Further, we addressed the effect of representing all n-ary data using a spoke-model representation (where only interactions between each member of the group and one chosen protein are included) versus a matrix-representation (where all possible pair-wise interactions between the group of proteins are included [33, 38]). The representation of n-ary data is not always apparent in a study, but we know that this choice has consequences for network properties .
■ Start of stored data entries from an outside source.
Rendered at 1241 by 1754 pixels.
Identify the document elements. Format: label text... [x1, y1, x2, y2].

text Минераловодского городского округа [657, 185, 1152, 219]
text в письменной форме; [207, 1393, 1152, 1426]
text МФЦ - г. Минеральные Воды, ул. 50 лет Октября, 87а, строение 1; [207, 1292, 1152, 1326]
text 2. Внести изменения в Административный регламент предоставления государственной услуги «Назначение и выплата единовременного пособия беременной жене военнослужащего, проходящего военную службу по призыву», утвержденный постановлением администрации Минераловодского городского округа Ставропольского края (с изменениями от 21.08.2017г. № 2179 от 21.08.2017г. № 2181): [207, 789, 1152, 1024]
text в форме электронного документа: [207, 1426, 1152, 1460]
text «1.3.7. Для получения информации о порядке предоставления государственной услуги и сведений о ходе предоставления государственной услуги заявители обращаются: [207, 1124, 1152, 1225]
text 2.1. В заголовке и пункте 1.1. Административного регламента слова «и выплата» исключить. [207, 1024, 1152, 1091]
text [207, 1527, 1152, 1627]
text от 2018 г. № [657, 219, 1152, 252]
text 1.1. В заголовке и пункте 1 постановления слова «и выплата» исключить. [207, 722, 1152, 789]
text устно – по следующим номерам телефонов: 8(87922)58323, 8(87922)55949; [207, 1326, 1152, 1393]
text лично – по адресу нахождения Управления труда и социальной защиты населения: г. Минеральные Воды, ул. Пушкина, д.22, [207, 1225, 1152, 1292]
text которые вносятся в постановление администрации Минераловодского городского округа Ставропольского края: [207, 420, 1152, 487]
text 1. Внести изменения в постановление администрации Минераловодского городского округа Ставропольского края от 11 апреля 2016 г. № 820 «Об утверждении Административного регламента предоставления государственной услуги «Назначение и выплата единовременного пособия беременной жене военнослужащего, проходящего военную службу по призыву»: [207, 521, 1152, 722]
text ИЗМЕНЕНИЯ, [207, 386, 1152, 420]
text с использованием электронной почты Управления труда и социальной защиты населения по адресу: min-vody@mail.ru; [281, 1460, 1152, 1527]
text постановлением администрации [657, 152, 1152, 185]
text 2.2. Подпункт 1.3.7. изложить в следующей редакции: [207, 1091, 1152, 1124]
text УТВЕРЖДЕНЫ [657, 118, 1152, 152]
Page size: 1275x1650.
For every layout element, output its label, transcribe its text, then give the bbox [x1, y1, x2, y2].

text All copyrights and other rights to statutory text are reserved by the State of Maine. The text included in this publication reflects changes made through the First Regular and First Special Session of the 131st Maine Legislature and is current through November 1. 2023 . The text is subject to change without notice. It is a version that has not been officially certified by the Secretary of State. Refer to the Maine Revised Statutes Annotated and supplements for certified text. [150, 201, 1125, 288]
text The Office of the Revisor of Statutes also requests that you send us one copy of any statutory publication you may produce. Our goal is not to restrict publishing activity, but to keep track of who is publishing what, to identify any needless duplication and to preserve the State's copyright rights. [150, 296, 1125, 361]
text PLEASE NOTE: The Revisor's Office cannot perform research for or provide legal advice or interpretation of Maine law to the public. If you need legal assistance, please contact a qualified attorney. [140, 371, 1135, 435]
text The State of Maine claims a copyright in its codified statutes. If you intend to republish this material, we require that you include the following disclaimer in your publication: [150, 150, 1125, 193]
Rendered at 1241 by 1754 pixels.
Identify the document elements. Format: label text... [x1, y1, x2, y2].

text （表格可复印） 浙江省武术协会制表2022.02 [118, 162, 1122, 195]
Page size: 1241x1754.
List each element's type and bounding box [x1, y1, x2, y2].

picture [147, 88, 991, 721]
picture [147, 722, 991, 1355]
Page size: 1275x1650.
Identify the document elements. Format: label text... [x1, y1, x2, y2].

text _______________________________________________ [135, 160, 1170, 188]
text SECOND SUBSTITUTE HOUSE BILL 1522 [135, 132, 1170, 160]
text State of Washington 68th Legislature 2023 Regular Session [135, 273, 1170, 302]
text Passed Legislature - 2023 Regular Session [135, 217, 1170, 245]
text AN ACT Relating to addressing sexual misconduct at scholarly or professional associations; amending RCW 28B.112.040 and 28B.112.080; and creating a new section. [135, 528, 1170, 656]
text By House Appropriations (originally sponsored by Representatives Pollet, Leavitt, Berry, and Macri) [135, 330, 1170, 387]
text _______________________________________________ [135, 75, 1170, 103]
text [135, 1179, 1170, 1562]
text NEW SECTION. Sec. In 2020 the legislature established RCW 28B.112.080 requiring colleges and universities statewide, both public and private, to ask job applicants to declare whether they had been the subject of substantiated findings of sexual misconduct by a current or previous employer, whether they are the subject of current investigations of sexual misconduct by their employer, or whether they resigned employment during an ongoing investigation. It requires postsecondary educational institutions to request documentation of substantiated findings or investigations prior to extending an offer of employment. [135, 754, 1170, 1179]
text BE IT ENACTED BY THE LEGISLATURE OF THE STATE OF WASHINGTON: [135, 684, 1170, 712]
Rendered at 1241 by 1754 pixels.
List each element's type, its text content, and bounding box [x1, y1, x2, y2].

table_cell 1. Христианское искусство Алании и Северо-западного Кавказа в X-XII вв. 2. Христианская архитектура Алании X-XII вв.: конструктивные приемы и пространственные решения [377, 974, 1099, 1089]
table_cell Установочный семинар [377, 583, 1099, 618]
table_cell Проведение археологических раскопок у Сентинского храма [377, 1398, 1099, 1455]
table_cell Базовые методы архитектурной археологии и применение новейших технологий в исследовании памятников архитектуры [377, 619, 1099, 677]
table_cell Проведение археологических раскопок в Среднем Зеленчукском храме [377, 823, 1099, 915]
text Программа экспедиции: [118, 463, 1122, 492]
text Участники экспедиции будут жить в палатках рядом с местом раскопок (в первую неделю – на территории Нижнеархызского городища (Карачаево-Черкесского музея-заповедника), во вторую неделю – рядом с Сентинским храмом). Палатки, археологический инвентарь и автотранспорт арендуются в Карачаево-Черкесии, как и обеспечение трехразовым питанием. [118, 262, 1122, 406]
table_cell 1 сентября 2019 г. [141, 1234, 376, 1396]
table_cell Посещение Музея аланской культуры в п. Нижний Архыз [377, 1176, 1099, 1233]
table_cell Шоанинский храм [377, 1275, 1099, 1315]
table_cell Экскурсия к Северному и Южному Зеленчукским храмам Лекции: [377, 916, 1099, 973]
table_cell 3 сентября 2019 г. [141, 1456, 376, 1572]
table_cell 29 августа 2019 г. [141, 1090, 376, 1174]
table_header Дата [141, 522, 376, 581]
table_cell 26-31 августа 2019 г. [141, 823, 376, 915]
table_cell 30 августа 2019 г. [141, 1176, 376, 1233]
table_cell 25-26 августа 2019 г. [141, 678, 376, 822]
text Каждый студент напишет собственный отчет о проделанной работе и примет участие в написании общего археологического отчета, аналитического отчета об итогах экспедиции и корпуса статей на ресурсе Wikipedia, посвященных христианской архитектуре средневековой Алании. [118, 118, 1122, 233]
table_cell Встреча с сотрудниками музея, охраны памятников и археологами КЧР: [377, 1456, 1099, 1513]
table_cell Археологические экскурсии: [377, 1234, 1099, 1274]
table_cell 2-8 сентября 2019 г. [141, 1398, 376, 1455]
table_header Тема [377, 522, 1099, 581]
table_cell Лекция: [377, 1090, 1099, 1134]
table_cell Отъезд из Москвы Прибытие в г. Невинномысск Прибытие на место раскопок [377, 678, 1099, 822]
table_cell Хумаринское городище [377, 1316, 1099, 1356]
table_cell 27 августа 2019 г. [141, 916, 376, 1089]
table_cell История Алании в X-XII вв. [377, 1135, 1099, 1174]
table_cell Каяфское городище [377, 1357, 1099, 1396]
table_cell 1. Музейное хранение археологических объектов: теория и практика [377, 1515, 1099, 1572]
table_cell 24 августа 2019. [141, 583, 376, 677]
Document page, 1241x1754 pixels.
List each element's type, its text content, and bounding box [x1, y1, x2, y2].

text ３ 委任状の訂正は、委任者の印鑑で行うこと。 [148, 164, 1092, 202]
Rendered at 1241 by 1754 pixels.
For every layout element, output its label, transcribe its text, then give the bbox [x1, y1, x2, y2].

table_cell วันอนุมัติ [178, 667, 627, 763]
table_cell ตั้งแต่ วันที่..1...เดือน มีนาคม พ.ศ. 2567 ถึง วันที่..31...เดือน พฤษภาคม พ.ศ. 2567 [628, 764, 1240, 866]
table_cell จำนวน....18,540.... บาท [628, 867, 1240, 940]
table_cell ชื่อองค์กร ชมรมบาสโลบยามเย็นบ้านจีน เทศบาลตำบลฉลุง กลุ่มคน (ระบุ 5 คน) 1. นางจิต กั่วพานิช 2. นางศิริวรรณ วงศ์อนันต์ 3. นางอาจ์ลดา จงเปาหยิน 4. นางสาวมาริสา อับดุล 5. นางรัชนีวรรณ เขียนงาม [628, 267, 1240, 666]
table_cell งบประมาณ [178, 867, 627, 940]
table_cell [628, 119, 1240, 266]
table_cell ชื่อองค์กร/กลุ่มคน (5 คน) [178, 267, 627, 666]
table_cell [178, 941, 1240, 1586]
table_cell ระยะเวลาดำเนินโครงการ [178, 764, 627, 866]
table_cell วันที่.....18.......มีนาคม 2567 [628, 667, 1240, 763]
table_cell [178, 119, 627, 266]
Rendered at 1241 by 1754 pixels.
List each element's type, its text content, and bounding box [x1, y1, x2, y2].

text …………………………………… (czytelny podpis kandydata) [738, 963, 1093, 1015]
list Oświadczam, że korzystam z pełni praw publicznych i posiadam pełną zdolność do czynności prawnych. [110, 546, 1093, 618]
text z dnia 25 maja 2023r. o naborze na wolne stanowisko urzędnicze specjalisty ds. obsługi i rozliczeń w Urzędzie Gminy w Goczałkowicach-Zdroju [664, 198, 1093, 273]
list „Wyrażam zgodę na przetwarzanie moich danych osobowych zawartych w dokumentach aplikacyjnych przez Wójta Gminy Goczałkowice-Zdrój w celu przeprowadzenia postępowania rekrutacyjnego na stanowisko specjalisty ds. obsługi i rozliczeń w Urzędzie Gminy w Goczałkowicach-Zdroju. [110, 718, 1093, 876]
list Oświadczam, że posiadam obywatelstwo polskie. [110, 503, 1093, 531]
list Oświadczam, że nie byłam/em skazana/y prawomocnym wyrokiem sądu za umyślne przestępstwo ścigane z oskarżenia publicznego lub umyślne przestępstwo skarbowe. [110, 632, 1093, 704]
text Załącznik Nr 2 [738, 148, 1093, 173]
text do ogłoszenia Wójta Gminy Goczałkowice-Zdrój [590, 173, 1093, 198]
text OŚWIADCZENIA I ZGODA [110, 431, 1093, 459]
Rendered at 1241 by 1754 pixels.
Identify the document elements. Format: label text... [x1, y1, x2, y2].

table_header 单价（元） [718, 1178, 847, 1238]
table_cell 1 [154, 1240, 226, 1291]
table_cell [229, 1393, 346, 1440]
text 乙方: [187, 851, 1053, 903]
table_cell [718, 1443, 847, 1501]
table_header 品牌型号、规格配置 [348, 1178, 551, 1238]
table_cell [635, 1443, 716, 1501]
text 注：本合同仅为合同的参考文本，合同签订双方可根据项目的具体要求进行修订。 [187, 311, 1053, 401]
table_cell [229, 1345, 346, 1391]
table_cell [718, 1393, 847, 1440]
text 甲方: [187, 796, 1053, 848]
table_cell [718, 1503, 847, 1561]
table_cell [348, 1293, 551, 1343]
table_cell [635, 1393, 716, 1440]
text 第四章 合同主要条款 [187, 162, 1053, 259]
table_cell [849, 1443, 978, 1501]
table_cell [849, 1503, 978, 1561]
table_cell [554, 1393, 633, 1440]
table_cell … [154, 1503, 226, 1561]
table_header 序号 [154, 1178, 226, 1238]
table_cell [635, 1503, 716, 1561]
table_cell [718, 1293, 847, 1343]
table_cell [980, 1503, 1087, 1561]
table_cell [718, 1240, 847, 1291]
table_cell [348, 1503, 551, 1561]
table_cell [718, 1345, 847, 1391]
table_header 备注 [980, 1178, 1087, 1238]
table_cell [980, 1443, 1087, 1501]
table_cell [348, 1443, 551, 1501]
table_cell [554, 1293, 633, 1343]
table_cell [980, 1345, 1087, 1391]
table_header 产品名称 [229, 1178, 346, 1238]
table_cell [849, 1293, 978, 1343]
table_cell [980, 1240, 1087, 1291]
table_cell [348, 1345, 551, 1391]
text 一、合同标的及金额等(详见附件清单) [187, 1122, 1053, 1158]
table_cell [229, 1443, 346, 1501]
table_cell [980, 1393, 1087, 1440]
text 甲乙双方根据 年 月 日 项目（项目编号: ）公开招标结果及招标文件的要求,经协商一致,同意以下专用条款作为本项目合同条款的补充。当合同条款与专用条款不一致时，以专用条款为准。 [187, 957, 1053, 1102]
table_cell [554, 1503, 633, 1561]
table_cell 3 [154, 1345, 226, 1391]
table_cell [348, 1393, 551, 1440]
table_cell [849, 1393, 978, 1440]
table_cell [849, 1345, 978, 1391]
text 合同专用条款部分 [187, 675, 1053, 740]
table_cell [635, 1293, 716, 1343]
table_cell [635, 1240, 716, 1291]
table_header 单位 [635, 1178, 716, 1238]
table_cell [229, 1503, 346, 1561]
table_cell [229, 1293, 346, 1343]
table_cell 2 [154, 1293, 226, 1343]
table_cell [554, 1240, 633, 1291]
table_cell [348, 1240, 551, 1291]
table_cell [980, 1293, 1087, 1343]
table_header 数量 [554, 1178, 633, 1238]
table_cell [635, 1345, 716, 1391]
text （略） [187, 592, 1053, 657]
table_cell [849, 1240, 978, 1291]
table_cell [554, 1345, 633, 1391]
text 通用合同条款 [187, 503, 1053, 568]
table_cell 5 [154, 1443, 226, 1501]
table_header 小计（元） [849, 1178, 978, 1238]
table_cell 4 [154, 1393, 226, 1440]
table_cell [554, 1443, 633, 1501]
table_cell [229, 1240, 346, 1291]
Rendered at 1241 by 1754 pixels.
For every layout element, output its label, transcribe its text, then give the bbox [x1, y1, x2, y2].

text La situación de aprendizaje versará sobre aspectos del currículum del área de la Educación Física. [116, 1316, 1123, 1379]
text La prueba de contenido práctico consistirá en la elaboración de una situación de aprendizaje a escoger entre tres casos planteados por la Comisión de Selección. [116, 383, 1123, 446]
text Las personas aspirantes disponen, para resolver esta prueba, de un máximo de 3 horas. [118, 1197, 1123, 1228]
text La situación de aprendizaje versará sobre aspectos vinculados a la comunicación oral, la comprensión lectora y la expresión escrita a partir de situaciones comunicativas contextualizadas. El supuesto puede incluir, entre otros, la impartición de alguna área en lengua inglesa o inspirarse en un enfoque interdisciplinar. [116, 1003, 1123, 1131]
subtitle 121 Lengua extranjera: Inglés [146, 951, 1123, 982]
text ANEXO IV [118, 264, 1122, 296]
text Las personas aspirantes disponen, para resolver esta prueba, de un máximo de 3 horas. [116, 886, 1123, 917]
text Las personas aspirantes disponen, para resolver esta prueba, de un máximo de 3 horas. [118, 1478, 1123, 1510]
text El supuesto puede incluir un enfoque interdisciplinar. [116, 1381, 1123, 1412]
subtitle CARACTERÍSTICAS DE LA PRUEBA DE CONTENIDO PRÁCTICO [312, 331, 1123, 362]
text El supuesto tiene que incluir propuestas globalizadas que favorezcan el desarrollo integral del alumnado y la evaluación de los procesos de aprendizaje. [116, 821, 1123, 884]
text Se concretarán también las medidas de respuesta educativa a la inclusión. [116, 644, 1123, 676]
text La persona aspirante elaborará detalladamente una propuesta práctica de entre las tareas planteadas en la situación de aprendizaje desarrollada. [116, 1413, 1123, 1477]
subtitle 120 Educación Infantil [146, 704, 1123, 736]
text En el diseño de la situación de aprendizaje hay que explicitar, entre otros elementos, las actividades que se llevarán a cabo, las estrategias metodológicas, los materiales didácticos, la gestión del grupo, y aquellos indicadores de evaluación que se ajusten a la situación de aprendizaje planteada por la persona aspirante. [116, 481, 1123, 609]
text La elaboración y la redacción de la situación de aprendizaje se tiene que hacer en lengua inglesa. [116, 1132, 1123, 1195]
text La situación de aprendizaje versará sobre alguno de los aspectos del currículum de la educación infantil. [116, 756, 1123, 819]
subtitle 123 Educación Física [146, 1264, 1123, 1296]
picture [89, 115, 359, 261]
Finally, we consider the drug target predictive ability of pathway data – a data source that is overlapping but complementary to interaction data. This partial overlap drew our attention to the usefulness of pathway data to drug target prediction, and motivated us to consider a pathway-degree metric for proteins.
In summary, we have chosen degree and centrality as simple drug target predictor features, in order to study the validity of the conclusions about them found in the literature when we work with consolidated protein interaction data from iRefIndex and various decisions regarding data integration, representation and reliability. We have previously shown that network properties can be altered by these choices and we will show the potential effect of these factors on drug target prediction.